Meisjes in korte broek
De belangrijkste Joodse nederlaag van de gehele oorlog, zeker in symbolisch opzicht, speelt zich af binnen de muren van de Oude Stad. Slechts 200 soldaten verdedigen de Joodse wijk tegen een beleg door een overmacht aan Jordaanse legionairs en Palestijnse fedajien. En dat onder het afkeurend oog van de ultraorthodoxe bewoners van de wijk, die liever zo snel mogelijk capituleren in de hoop hun huizen niet te hoeven verlaten. Bovendien storen de charediem zich aan de jonge, vrije Hagana-strijders, onder wie zelfs meisjes in korte broek.

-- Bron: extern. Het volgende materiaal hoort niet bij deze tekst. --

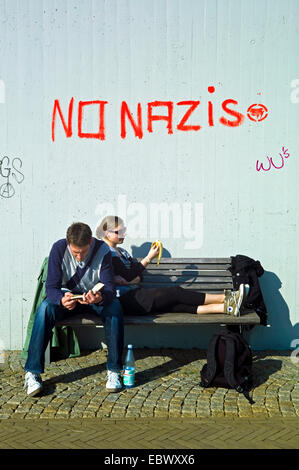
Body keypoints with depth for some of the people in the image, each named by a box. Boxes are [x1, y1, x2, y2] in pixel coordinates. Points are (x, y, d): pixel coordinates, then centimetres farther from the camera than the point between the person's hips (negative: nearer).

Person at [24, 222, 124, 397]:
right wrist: (62, 299, -44)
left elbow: (110, 288, -24)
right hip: (68, 295, 1)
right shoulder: (59, 248, -19)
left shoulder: (102, 250, -21)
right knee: (45, 309, -30)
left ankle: (114, 370, -23)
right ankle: (33, 372, -24)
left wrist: (100, 297, -49)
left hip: (96, 297, 0)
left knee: (115, 308, -33)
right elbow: (51, 286, -20)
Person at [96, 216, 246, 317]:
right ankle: (225, 298, -15)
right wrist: (149, 258, -9)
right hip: (127, 300, -8)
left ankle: (225, 307, -28)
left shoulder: (122, 251, 23)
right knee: (175, 292, -16)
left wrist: (130, 280, -7)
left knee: (177, 303, -12)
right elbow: (129, 276, -14)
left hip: (136, 294, 8)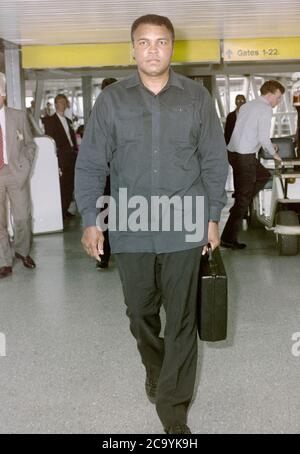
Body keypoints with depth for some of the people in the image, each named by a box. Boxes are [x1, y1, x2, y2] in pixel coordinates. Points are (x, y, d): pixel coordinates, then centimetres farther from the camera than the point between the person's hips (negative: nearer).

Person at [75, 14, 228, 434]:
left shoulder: (196, 97, 3)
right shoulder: (111, 100, 3)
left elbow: (214, 161, 7)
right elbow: (91, 164, 4)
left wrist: (212, 217, 4)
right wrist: (90, 220, -2)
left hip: (184, 228, 0)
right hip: (130, 228, 1)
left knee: (181, 319, 3)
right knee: (141, 312, 14)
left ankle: (174, 411, 16)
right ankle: (155, 369, 43)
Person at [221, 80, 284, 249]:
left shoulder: (246, 106, 18)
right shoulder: (266, 109, -9)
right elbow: (263, 137, -14)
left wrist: (269, 145, 23)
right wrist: (274, 153, 3)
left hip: (233, 152, 9)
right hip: (245, 156, -9)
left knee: (264, 175, 27)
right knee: (243, 198, -1)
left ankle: (240, 207, 20)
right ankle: (228, 238, 3)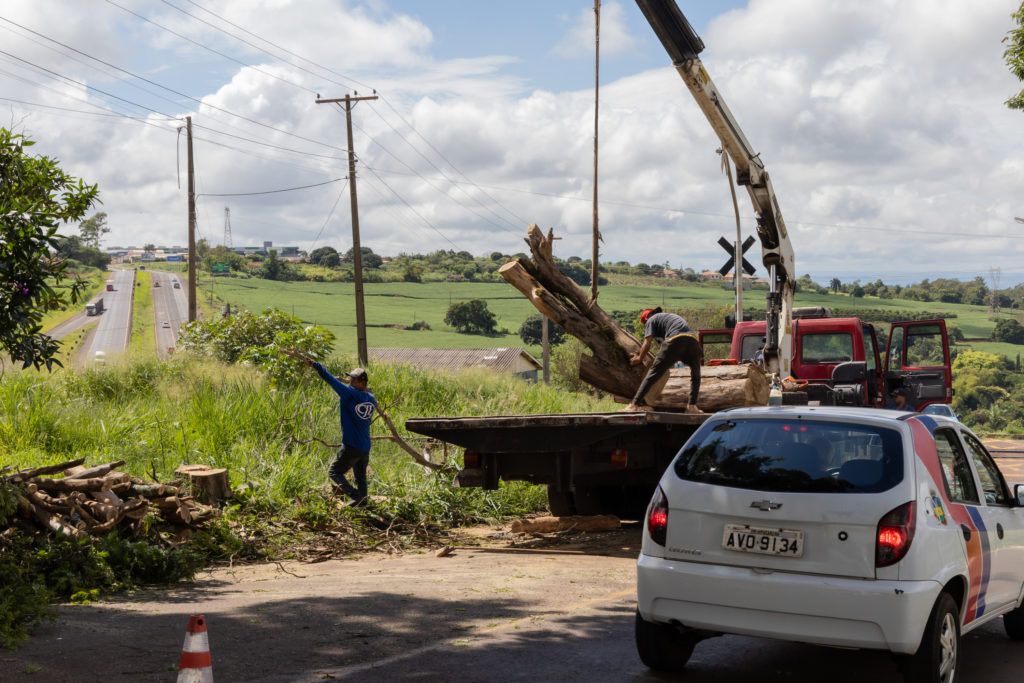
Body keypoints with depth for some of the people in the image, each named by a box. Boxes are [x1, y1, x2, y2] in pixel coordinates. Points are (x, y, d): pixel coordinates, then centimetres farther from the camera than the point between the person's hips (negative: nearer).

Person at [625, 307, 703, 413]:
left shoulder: (651, 320, 21)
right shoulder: (674, 316, 42)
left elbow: (647, 343, 11)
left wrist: (639, 359, 25)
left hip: (675, 341, -5)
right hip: (692, 339, 5)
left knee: (653, 373, -2)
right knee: (695, 376, 25)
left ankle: (635, 404, -8)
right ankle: (692, 406, 13)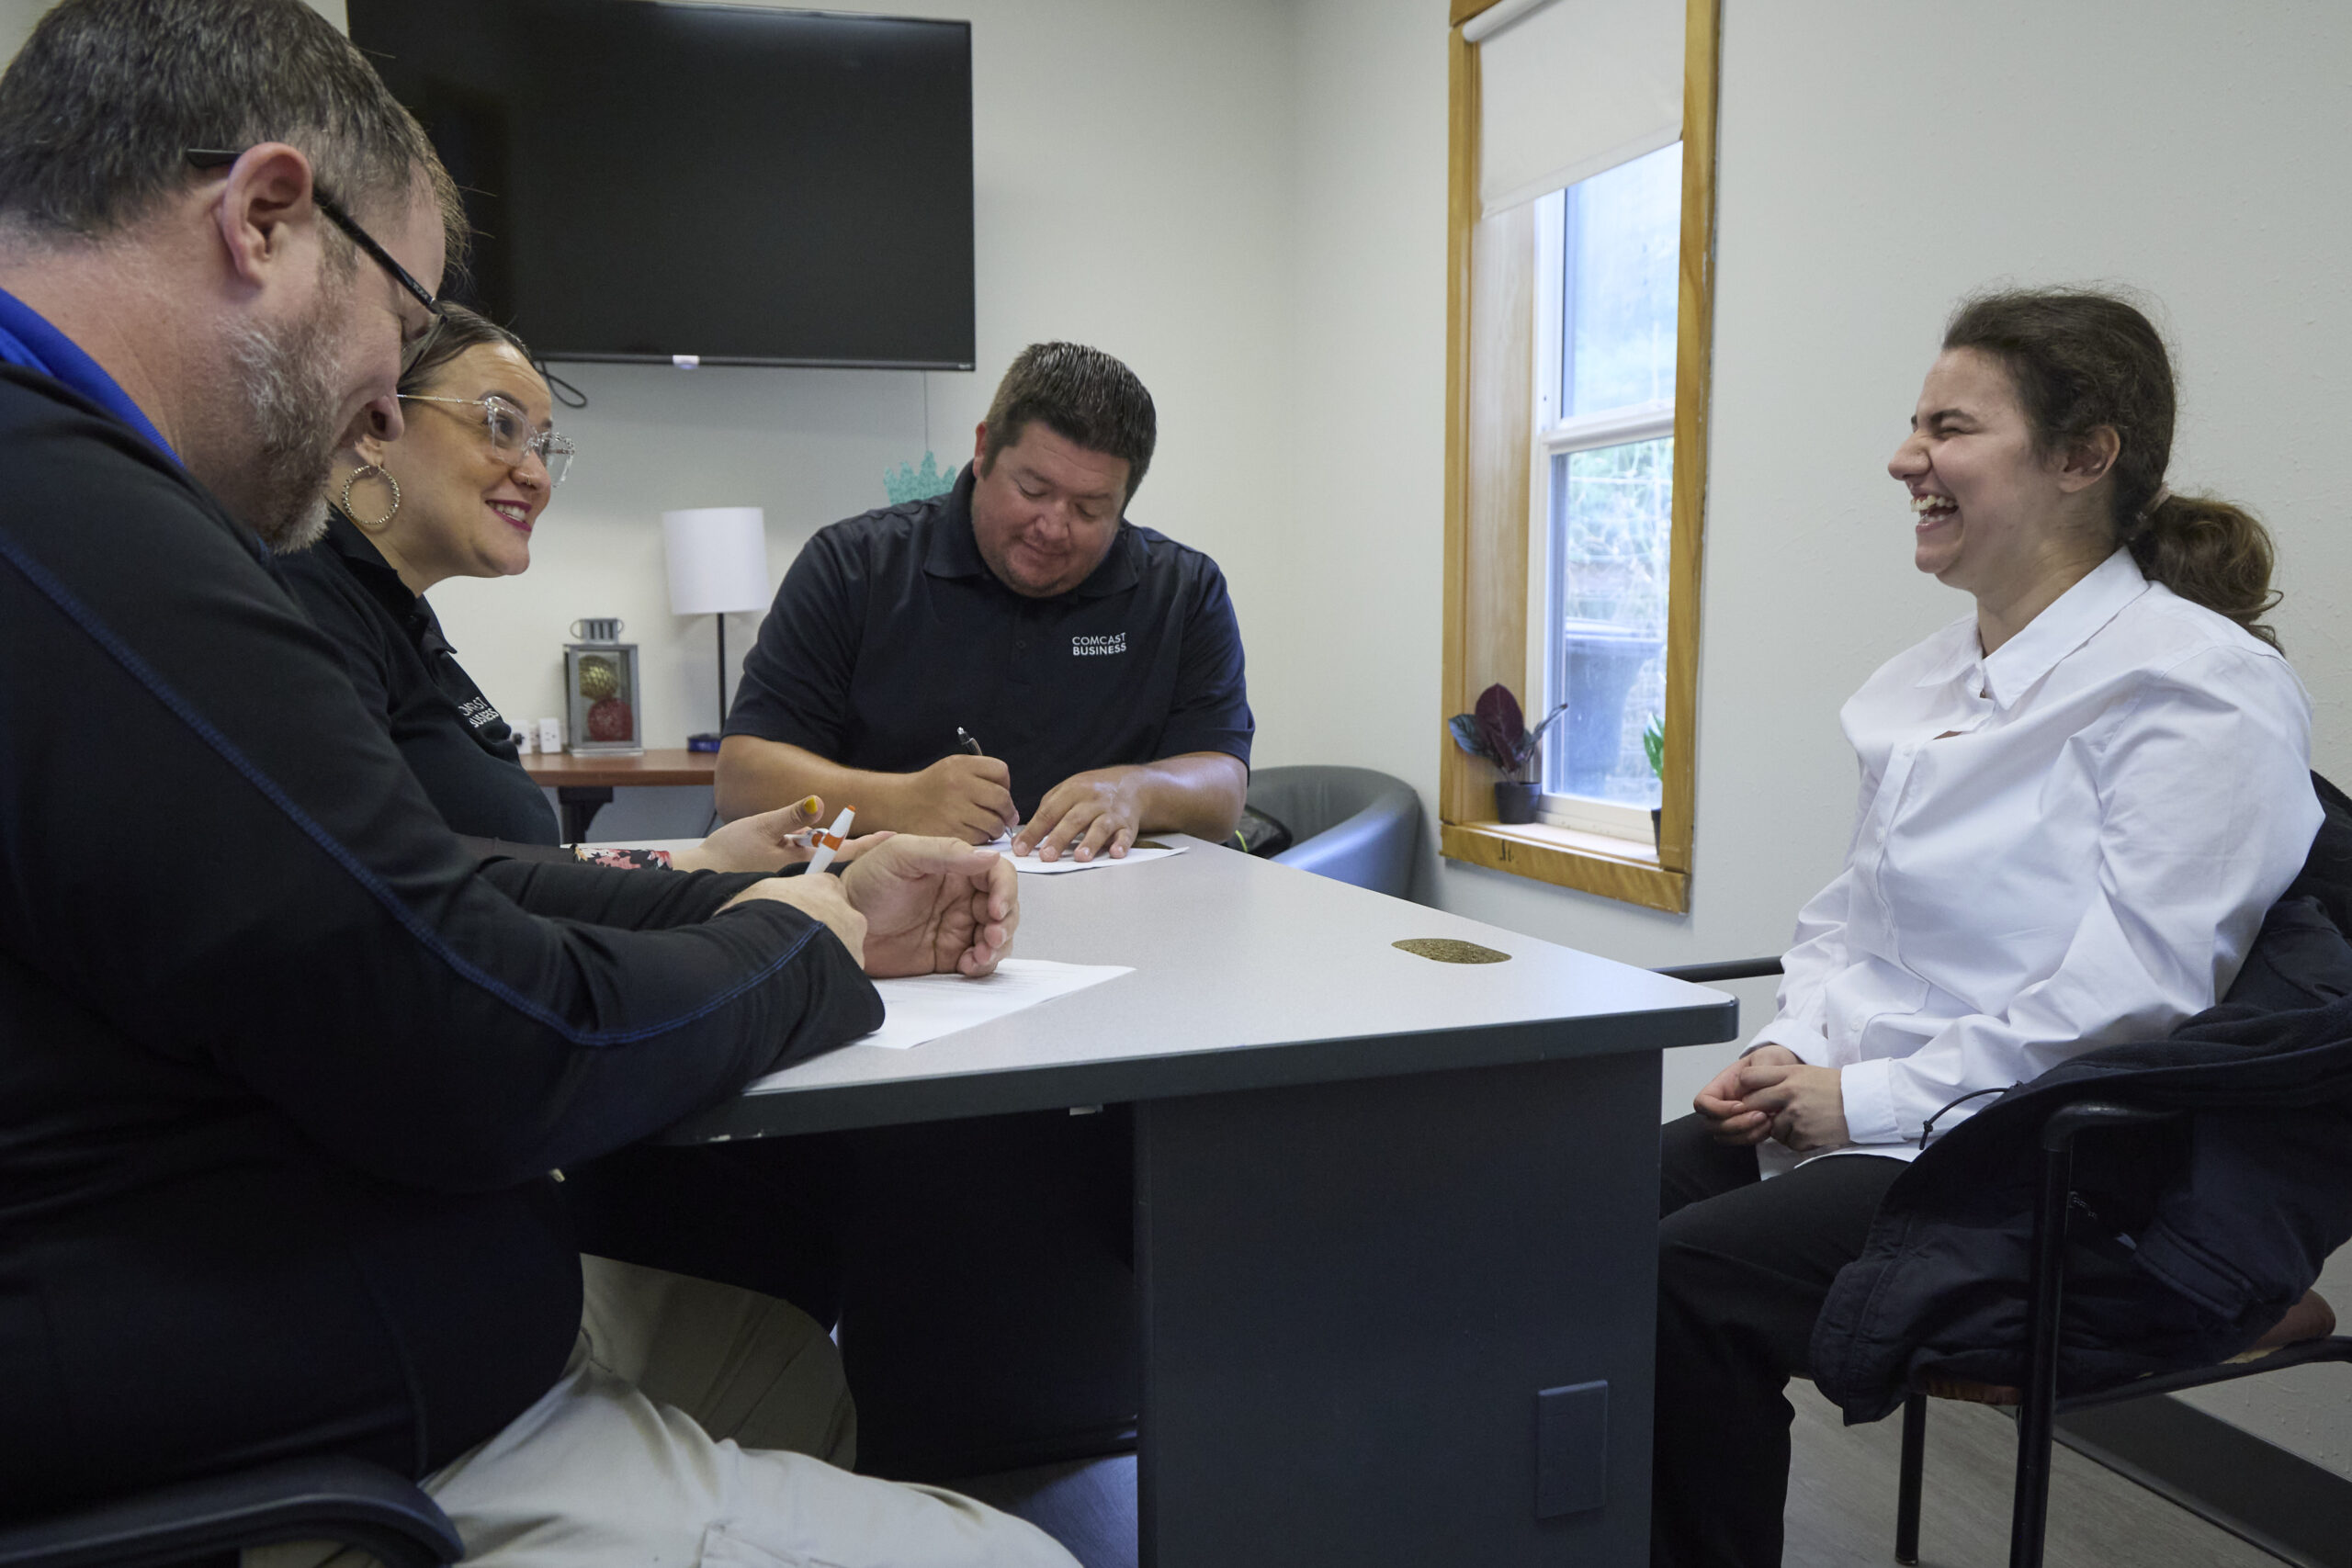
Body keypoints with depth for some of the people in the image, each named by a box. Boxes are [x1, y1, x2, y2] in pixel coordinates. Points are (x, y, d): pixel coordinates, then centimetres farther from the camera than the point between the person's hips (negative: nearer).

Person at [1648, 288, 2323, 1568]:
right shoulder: (1928, 680, 14)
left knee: (1696, 1273, -27)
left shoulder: (2199, 683, -11)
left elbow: (2128, 993, -18)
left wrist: (1866, 1096, -16)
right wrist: (1790, 1053, 0)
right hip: (1860, 1118, 7)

De Joodse wijk had gered kunnen worden als de legerleiding in Jeruzalem niet de blunder had begaan op 19 mei de Zionpoort urenlang onverdedigd te laten. Voordat de verdedigers die fout inzien, maken de Jordaniërs gebruik van de situatie en nemen de poort zonder slag of stoot in: de Joodse wijk is vanaf dat moment volledig van de buitenwereld afgesloten. Toch houden de verdedigers tot 28 mei heldhaftig stand. Dan hebben de rabbijnen van de wijk er genoeg van en laten de soldaten weten zich over te zullen geven. Alle ongeveer 1500 Joodse bewoners van de wijk worden gedwongen hun huizen te verlaten. De Jordaanse legionairs weten met grote moeite een bloedbad zoals in Kfar Etsion te voorkomen.
Rantsoenen
Wel wordt de historische Hurva-synagoge opgeblazen. De verdrijving van de Joden uit de Oude Stad is een voorbeeld van de volledige etnische zuivering van alle door de Arabieren veroverde gebieden. Het zal bijna twintig jaar duren voor de Joden terug kunnen keren naar hun geliefde Kotel. Maar Jeruzalem heeft een groter probleem. Het Jordaanse legioen heeft de cruciale aanvoerroute naar de stad afgesneden. De verdedigers van West-Jeruzalem hebben tekorten aan wapens en munitie, maar erger nog, de bevolking lijdt honger en dorst. En het stadsbestuur kan niet eindeloos de rantsoenen blijven halveren.
De weg door Bab el-Wad, de ‘poort van de vallei’, naar West-Jeruzalem wordt beheerst door Jordaanse kanonnen. Maar als verkenners van de Palmach erin slagen door de wildernis van Hulda naar Jeruzalem te lopen zonder Arabieren tegen te komen, begint zich in de hoofden van de legerleiding een plan te vormen. Als de weg niet veilig is, waarom dan geen veilige weg maken? Op 28 mei veroveren de Israëli’s twee dorpjes ten westen van Jeruzalem, waardoor zij een corridor van de kust tot Jeruzalem in handen hebben. Nu nog een weg. Inspiratie daarvoor wordt gevonden in de Wereldoorlog van een paar jaar eerder, waar de geallieerden een weg door de wildernis aanlegden om de Chinezen te kunnen bevoorraden voor hun strijd tegen de Japanners. Die route begon in het toen nog Britse Birma. De weg met die bijnaam zal een synoniem worden voor de onverzettelijkheid en vindingrijkheid van de Joden in hun nauwelijks twee weken oude staat.